I am not one to air my dirty laundry in public. I much prefer writing about happy happenings, goings on, and other such trifles. Today however, I am going to air my laundry in the hypothetical sense of course. (or maybe not, you be the judge)

Yesterday was a day fulled with wonder and excitement as well as terror and indignation.

I worked a normal school day which was preceded by a staff meeting. After work I went to Target because I was out of my favorite hair product. I also walked around target for a while and then smelled the Christmas display. Have you ever noticed that every store has a distinct smell to their Christmas display. Target is no exception. I found the Christmas tree that I want (Slim Cashmere Pine) to buy after Christmas when I can get it for cheep as free, and then I went to meet Husband at work.

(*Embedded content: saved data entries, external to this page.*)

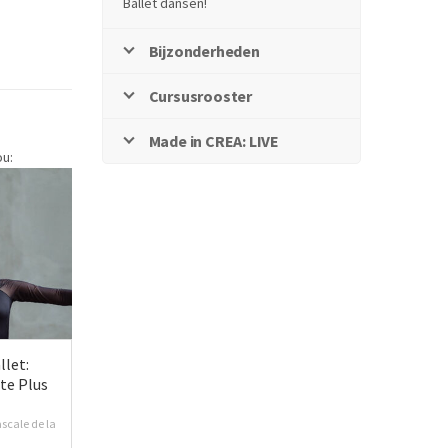
Ballet dansen!
Bijzonderheden
Cursusrooster
Made in CREA: LIVE
ou:
llet:
te Plus
scale de la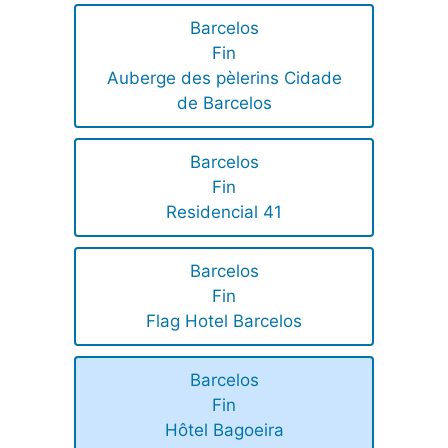
Barcelos
Fin
Auberge des pèlerins Cidade
de Barcelos
Barcelos
Fin
Residencial 41
Barcelos
Fin
Flag Hotel Barcelos
Barcelos
Fin
Hôtel Bagoeira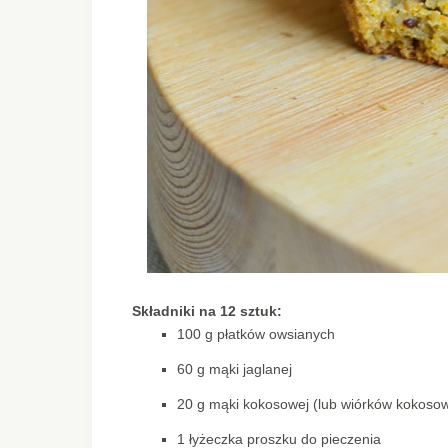
Składniki na 12 sztuk:
100 g płatków owsianych
60 g mąki jaglanej
20 g mąki kokosowej (lub wiórków kokoso
1 łyżeczka proszku do pieczenia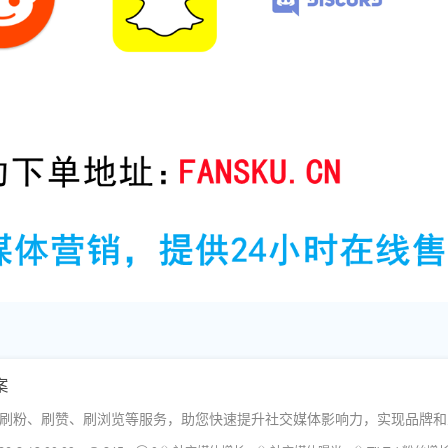
案
ok等平台的刷粉、刷赞、刷浏览等服务，助您快速提升社交媒体影响力，实现品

We had a meeting after his work, to which we were late, which made us late for our next meeting. The evening was all summed up with a late drive home much past 9:00 (when Grandma music over here goes to sleep) to eat dinner. Yes, dinner. At past 9:00

I walked into the kitchen, flipped on the light and screamed at the top of my lungs. Husband who was in the bedroom had the thought, "that was not a spider scream," and came out to see what had happened. I beat him to the hall way.

"There is a dead mouse in the middle of the kitchen floor. I am calling Lenkie RIGHT NOW."

So as Husband went to dispose of the varmint. I called Land Lord L.L. (Literally, but Lenkie for short.)(He does not know that I call him Lenkie so don't tell him.) and informed him of the intruder. He was quick to explain the supposed problem,

"They are coming through the front door when people leave it open." he stated.
"Are you sure they are not living in the walls? Yesterday I heard something that I thought was the wind but it could have been scratching in the walls." I questioned.
"No, that couldn't happen."

Couldn't happen my butt!!! I found a hole in the wall between our kitchen cabinet and the wall that was a brilliant idea in the whole "lets cut the hole for the cabinets larger than it has to be so that we know they will fit" construction of our building. I would rate it right up there with the..."Lets put out some cute little street lights on the walk way that will not work that people will flatten, bash, and use as Frisbee goals on the weekends." line of thinking.

Anyway... after talking with Lenkie, Husband and I went and got 17,000 sticky traps at WM and set them out. We finally ate dinner, and then we tried to go to sleep. It was difficult to sleep when every other 5 minutes one of us would violently shudder to think that we are sharing our little abode with who knows how many little friends.

Whoever told that mouse to keel over dead in the middle of the kitchen floor so that we knew there were mice about was a genius.

We are not dirty people. Our food has not been tampered with. We have found no evidences of mice anywhere until the kitchen corps. Why the hecks do I have to deal with this right now?

I'll tell you why... because when it isn't a sprained ankle or the flue, something has to happen to make things exciting.

2 comments:

none said...

1) i had/have the same problem, but i'm messier than you, so it might (in theory) be my own dang fault. except, i checked/cleaned out every square inch of my apartment, and there's nothing for the little buggers to eat or use for nestage. so some other unit in my building is nurturing the vermin.... furiousness @ LL.
2) big, big box 'o poison. i can't stand the idea of glue traps for some reason.
3) your word verification oracle gives me a new idea: boadrop.

Amanda said...

Haha. Remember the night before my wedding when you and Sabrah saw the mice in my kitchen? I'm so glad you waited to tell me! :) DECON - it works wonders. :) Miss you girl!